TRU and the City of Kamloops have entered into a memorandum of understanding (MOU) that will build on their current relationship and establish a “commitment to ongoing collaboration.”
While only a philosophical agreement between the two parties, the MOU serves to guide both the city and the university in their efforts to identify and pursue opportunities for collaboration.
“TRU grew with this community. We employ more than 2,100 people, have 15,000 students on campus and another 15,000 who study through Open Learning,” said TRU president Alan Shaver in the release. “Beyond that, we have thousands of alumni who call Kamloops home. It makes sense that we continue to collaborate with the city and region. This MOU says we are dedicated to increasing this collaboration.”
The official signing took place on Thursday, August 23 at the Tournament Capital Centre (TCC).

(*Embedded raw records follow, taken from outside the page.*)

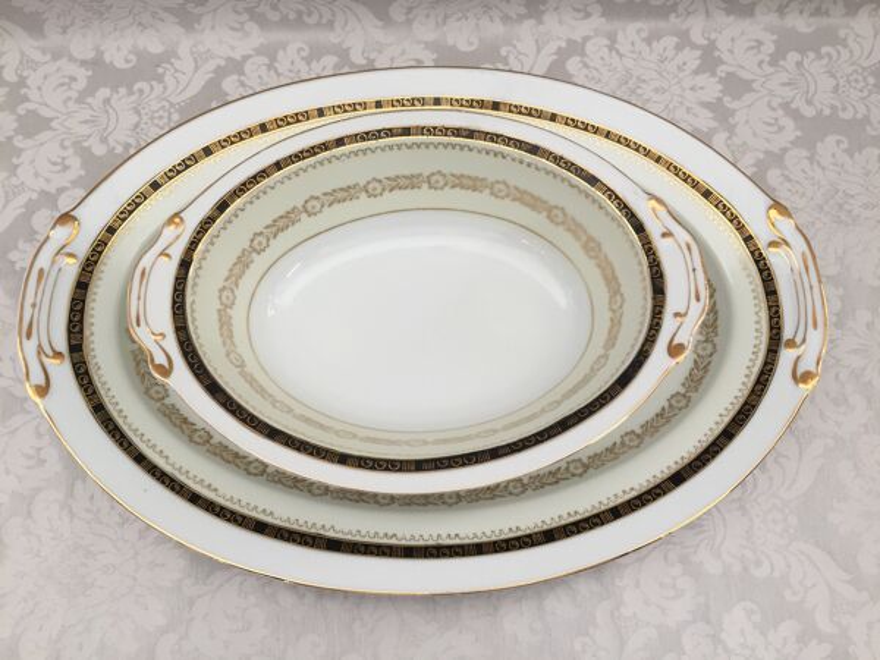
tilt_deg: -71.8
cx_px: 440
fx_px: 737
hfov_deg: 61.7
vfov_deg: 48.2
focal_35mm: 29
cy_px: 330
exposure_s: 1/33
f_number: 2.2
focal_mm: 4.15
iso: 40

The TCC is perhaps the community’s most visible representation of the relationship between TRU and the City of Kamloops, home to many of TRU’s athletics programs and city offices as well.
Shaver specifically noted how the TCC has served as an example of how the municipality and the university can work together to strengthen the region around them. Yet the university can also help the city in other ways too, such as research activities.
“When the City built a state-of-the-art water-treatment facility in 2005, TRU was included as a partner for research and training,” the release reads.
However, commitment to the agreement by both parties is essential to its success, said Kamloops mayor Ken Christian. The MOU simply formalizes that committee structures, such as the Joint Steering Committee, review initiatives that advance the shared goals of the City, TRU and the broader Kamloops community.
“The City and TRU have a long history of working together for the benefit of our community,” said Mayor Ken Christian in the release. “This MOU formalizes the relationship and signals our intent to continue to pursue opportunities that support our respective goals and areas of common interest.”
Some of those possible areas of collaboration include educational programming in support of the public, community-focused research, land-use planning for the campus and planning leading to environmental, social, cultural and economic sustainable development.
The newly signed MOU remains in place indefinitely with a review to occur every five years.